American Apparel (APP) is an American clothing manufacturer, distributor and retailer. APP suspended its CEO, Dov Charney, but has kept him as a consultant pending further investigation into his conduct. To say that APP is struggling would be a huge understatement. If New York investment firm Standard General didn't acquire Charney's 44% stake in the company for $25 million and pay for a $10 million loan at 20% interest from Lion Capital, the company would probably be filing for brankruptcy.
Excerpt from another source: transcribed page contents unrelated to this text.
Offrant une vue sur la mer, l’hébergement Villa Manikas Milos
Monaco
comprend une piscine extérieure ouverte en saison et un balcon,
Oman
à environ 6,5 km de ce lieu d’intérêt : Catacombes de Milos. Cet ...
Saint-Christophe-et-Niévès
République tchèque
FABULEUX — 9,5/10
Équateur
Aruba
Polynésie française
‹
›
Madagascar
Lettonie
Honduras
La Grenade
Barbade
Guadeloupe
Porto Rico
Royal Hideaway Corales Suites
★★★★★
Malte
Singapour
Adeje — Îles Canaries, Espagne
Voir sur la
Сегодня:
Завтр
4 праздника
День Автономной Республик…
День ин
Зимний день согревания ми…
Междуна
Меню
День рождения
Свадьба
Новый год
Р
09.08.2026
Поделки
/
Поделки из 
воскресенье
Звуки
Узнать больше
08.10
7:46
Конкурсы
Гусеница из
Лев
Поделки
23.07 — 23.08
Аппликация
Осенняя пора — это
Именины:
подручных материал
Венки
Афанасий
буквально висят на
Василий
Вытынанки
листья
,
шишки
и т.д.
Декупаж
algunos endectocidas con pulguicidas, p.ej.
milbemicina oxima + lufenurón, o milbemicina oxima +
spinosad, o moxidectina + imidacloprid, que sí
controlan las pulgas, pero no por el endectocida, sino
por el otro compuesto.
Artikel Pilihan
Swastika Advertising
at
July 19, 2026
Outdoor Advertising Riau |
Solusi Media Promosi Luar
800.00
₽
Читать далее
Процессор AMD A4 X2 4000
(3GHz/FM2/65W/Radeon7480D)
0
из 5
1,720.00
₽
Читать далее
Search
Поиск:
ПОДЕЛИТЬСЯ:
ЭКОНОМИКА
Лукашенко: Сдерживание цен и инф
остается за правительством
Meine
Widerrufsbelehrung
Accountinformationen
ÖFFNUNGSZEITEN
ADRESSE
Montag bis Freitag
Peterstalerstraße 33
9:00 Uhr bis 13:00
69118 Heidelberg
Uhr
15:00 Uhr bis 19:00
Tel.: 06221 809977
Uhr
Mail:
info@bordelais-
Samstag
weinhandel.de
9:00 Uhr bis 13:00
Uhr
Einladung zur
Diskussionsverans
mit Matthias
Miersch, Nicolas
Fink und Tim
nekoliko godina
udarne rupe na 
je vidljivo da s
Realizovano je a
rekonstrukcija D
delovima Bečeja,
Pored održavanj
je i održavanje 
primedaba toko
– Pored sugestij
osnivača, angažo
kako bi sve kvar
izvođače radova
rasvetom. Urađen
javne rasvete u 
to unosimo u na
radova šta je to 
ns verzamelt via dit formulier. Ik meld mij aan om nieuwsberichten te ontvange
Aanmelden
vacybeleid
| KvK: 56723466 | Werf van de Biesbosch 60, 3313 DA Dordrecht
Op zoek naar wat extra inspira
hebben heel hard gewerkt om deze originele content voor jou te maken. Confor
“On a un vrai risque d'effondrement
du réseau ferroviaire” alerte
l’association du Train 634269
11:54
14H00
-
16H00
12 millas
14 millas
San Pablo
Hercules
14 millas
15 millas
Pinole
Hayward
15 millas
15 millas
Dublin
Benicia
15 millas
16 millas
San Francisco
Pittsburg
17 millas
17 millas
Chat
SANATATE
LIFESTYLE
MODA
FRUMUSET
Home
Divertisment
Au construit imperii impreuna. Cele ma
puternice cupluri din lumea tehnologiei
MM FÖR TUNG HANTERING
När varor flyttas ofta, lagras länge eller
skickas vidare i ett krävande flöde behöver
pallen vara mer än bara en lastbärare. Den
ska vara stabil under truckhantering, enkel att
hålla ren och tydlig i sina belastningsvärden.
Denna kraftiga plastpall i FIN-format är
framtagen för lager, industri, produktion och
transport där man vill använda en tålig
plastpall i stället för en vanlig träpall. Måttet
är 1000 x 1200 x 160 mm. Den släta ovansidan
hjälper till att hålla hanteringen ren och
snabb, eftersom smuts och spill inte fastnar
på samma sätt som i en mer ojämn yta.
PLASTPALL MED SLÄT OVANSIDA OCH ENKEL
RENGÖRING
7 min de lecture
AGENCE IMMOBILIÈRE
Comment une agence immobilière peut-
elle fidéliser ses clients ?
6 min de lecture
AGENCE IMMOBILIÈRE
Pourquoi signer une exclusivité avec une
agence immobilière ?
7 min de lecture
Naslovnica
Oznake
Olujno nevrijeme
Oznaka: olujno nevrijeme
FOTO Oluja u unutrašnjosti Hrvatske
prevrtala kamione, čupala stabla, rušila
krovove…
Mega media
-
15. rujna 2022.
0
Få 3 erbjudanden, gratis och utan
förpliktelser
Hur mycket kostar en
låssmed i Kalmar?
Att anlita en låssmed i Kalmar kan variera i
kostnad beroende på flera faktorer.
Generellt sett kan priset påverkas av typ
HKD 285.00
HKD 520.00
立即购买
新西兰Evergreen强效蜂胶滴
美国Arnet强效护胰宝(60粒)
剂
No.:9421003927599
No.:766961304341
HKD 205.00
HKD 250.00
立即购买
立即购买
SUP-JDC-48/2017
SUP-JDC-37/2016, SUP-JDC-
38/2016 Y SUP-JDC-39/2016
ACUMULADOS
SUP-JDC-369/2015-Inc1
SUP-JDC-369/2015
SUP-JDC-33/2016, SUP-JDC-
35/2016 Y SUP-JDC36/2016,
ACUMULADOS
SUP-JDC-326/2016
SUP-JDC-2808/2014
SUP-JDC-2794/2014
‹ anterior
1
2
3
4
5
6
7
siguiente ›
Investors should stear clear of APP, as it has negative equity, negative earnings and no free cash flow. APP's long-term debt of $214 million is alrarming, especially since the company only did $137 million in sales and $72 million in gross profit. However, I think that Standard General should appoint me as CEO, and I'm only asking half of Charney's $800,000 salary to turn things around, demonstrating my commitment to cutting costs.
The first thing I would do is cut off the retail arm of the company. With 260 stores in 19 countries, the company has to pay rent, employee salaries and shipping for each location. Sales are flat and customers aren't willing to pay $20-$30 for basic tees and apparel, and I can't blame them. This would save the company millions and force it to streamline its operations by focusing on its manufacturing business. APP could cut its prices and hope to attract more retail customers, but it would still have to pay operating costs without the guarantee of increased sale volume, as its inventory depreciates.
APP prides itself as an American manufacturing company with vertical integration. I like the quality of American Apparel and use its products for my clothing brand. Their wholesale clients are the key to their success. Since APP has expanded, its brand and the quality of its clothing is known worldwide. Clothing brands and screen printing companies know that they are unmatched when it comes to fit and feel. APP already has a wholesale client base that knows the quality of its products and are willing to buy, so why is it focusing on retail instead of wholesale? APP's wholesale selection is not as extensive as its retail offerings. APP should cut its retail and put all of its inventory on its wholesale website. APP could then be more strict in offering credit to wholesale clients, until things turn around. By offering more products on its wholesale site, clients will be willing to buy some of the new inventory that would only be available through retail. APP can then see which products are being bought and stop manufacturing the ones that aren't. By focusing on wholesale and manufacturing, the company could have a chance to turn things around.
Standard General, the ball is in your court. I've got some more ideas we can discuss once I receive my employment offer. I know what I've proposed is a really simple fix, but it's better than what Charney has done in his tenure.